If you cannot fulfill your end of the bargain there is no reason for me to fulfill mine. ”

She lifted her hands, and I yelled, “No!”

She cocked her head staring at me. “I have given you plenty of time. I would hate to think you were planning on using me for my magic.”

“I need another chance,” I begged. “Please. Please don’t change me back.”

She considered me for a moment as if trying to decide what to do with me.

“I will give you one more chance, but I’m changing the terms of our original agreement.

You can’t obtain the ring while Wylan Athello is alive.

If you want to keep that face and keep your friends safe from death, you will kill Wylan Athello—and you will deliver the ring to me before the finale—or you will come work for me. ”

I couldn’t kill him. I had sworn to only ever take one life.

I swallowed.

I might not have a choice.

Keep your friends safe.

This was no longer a bargain.

This was a threat.

“Why do you want this ring? Why is it so important that you’re willing to kill a man to get it?” I demanded.

“What I want and why I want it is of no concern to you. Your only concern is bringing it to me. And as for Wylan Athello, he is no saint. You pity a demon and a monster when he deserves far worse. Death is too merciful for him. Now, either you agree to this bargain or I lift the spell from your face and name, revealing to everyone in this kingdom exactly who you are. You’ll have minutes before the royal guard comes knocking down your door. ”

Her eyes bore into me. Challenging. “Do you accept the terms of this deal, or do you wish for me to take back my enchantment now?”

I had to kill him. If I wanted to make it to the finale, if I wanted to take out King Zaricor, I would have to kill his brother.

Steal the ring. It went against everything within me, but I didn’t watch my family burn, didn’t watch my kingdom destroyed, didn’t train in the harshest conditions for five years just to give up when an unexpected obstacle blocked my way.

“I accept.” The words tasted like acid as they left my mouth, burning and destroying me.

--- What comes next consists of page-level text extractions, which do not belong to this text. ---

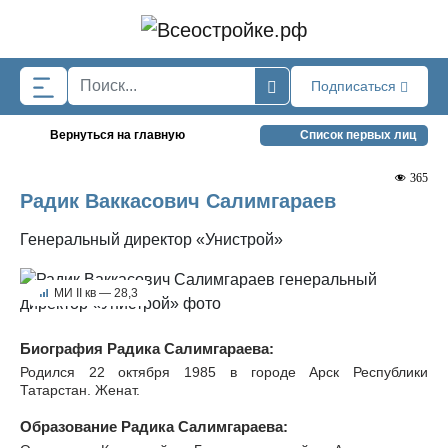
Skip to main content
Подписаться
Вернуться на главную
Список первых лиц
365
Радик Ваккасович Салимгараев
Генеральный директор «Унистрой»
МИ II кв — 28,3
Биография Радика Салимгараева:
Родился 22 октября 1985 в городе Арск Республики
Татарстан. Женат.
Образование Радика Салимгараева:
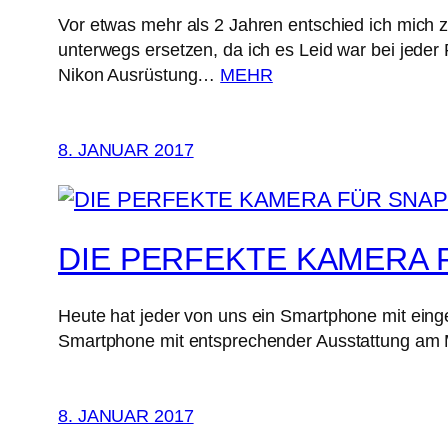
Vor etwas mehr als 2 Jahren entschied ich mich z
unterwegs ersetzen, da ich es Leid war bei jede
Nikon Ausrüstung…
MEHR
8. JANUAR 2017
DIE PERFEKTE KAMERA
Heute hat jeder von uns ein Smartphone mit ein
Smartphone mit entsprechender Ausstattung am M
8. JANUAR 2017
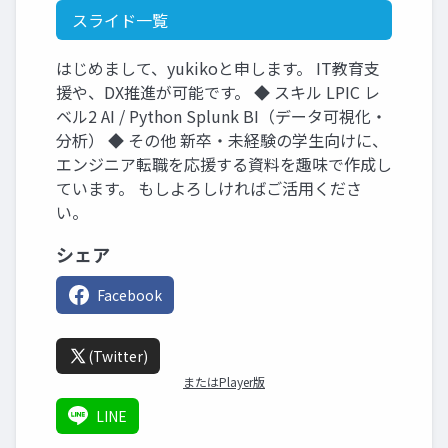
スライド一覧
はじめまして、yukikoと申します。 IT教育支
援や、DX推進が可能です。 ◆ スキル LPIC レ
ベル2 AI / Python Splunk BI（データ可視化・
分析） ◆ その他 新卒・未経験の学生向けに、
エンジニア転職を応援する資料を趣味で作成し
ています。 もしよろしければご活用くださ
い。
シェア
Facebook
(Twitter)
またはPlayer版
LINE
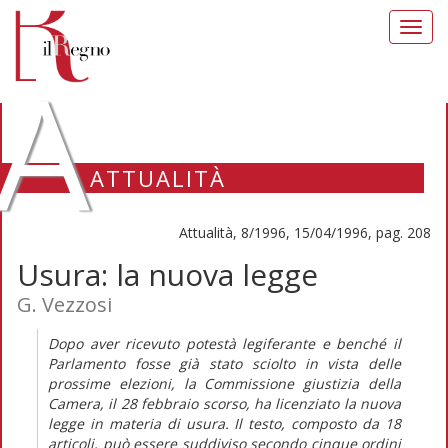
Toggl
navig
A
ATTUALITÀ
Attualità, 8/1996, 15/04/1996, pag. 208
Usura: la nuova legge
G. Vezzosi
Dopo aver ricevuto potestà legiferante e benché il
Parlamento fosse già stato sciolto in vista delle
prossime elezioni, la Commissione giustizia della
Camera, il 28 febbraio scorso, ha licenziato la nuova
legge in materia di usura. Il testo, composto da 18
articoli, può essere suddiviso secondo cinque ordini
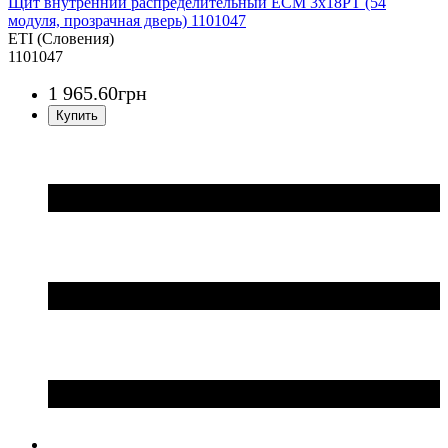
Щит внутренний распределительный ECM 3x18PT (54
модуля, прозрачная дверь) 1101047
ETI (Словения)
1101047
1 965
.
60
грн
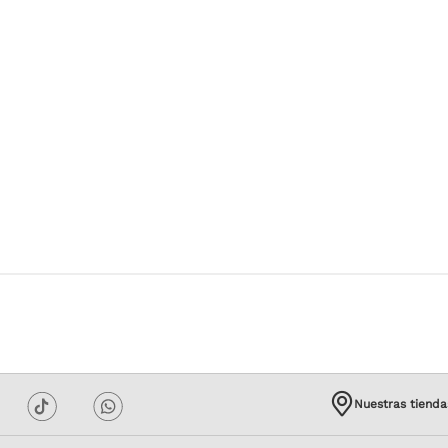
Nuestras tienda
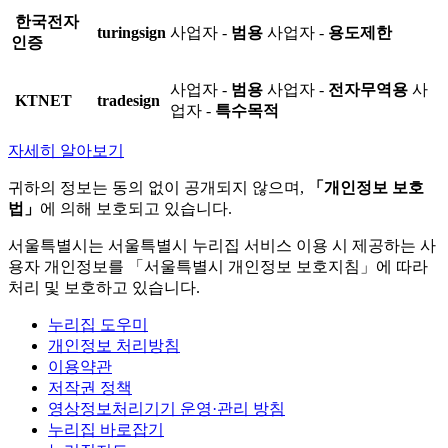
한국전자
turingsign
사업자 -
범용
사업자 -
용도제한
인증
사업자 -
범용
사업자 -
전자무역용
사
KTNET
tradesign
업자 -
특수목적
자세히 알아보기
귀하의 정보는 동의 없이 공개되지 않으며,
「개인정보 보호
법」
에 의해 보호되고 있습니다.
서울특별시는 서울특별시 누리집 서비스 이용 시 제공하는 사
용자 개인정보를 「서울특별시 개인정보 보호지침」에 따라
처리 및 보호하고 있습니다.
누리집 도우미
개인정보 처리방침
이용약관
저작권 정책
영상정보처리기기 운영·관리 방침
누리집 바로잡기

A faint smile touched her lips. “You will deliver me the ring two nights before the finale, or you lose everything.”

“How will I find you?” I asked.

She looked over her shoulder at me. “You don’t. I will find you.”

Her very essence seemed to shimmer, to disintegrate into mist, and then with a quick twirl she vanished, leaving the room dark and cold and quiet as if she had never even been there.

I sank against the wall, my stomach roiling at what I had agreed to.

You will kill Wylan Athello—and you will deliver the ring to me before the finale.

I had learned every way to kill a man, and I didn’t know how I would bring myself to follow through with this, but it was my convictions against Nadiyah and my brother’s lives.

And I would choose my family every time.

Even if it meant destroying my own soul in the process.